**TASK OBJECTIVE**
For the data below, restate word for word only the lines from the line containing "154 222 225" through the line containing "515 52 38.75", both ends included.

Items from a dataset:
● ● ● ● ● ● ●

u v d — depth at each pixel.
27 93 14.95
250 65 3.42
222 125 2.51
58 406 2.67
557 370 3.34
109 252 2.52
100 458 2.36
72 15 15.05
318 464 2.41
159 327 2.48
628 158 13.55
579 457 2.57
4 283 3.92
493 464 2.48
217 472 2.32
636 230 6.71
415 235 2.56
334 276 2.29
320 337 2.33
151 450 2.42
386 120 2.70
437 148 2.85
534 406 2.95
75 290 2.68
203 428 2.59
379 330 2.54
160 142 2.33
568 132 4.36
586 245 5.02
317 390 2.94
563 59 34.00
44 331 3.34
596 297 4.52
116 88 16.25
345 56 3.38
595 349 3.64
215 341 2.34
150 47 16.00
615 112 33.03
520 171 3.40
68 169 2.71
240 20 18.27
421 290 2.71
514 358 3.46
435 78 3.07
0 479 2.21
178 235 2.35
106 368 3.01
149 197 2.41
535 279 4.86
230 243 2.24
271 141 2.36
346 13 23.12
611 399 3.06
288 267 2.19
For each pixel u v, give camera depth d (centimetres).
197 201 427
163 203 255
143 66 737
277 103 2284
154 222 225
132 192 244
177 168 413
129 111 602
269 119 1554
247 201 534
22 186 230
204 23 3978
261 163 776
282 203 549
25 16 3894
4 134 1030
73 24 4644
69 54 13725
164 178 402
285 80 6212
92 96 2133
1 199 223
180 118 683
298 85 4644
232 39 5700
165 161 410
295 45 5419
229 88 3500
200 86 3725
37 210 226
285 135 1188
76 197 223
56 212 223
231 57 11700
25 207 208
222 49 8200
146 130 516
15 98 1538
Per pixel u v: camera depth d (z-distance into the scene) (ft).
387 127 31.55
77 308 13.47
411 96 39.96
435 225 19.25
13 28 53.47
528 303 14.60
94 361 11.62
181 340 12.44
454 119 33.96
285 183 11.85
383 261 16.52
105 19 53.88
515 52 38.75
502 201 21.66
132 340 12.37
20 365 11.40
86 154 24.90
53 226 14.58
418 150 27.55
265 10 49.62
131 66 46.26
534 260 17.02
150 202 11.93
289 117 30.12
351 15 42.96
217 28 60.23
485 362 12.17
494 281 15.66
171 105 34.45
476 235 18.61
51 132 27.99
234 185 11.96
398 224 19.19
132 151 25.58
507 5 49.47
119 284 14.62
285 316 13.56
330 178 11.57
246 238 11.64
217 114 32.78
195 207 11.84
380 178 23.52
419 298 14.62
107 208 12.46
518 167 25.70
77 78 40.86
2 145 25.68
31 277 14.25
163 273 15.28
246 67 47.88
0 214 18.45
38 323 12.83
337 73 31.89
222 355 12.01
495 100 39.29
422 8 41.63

● ● ● ● ● ● ●

**OUTPUT OF THE TASK**
154 222 225
132 192 244
177 168 413
129 111 602
269 119 1554
247 201 534
22 186 230
204 23 3978
261 163 776
282 203 549
25 16 3894
4 134 1030
73 24 4644
69 54 13725
164 178 402
285 80 6212
92 96 2133
1 199 223
180 118 683
298 85 4644
232 39 5700
165 161 410
295 45 5419
229 88 3500
200 86 3725
37 210 226
285 135 1188
76 197 223
56 212 223
231 57 11700
25 207 208
222 49 8200
146 130 516
15 98 1538
Per pixel u v: camera depth d (z-distance into the scene) (ft).
387 127 31.55
77 308 13.47
411 96 39.96
435 225 19.25
13 28 53.47
528 303 14.60
94 361 11.62
181 340 12.44
454 119 33.96
285 183 11.85
383 261 16.52
105 19 53.88
515 52 38.75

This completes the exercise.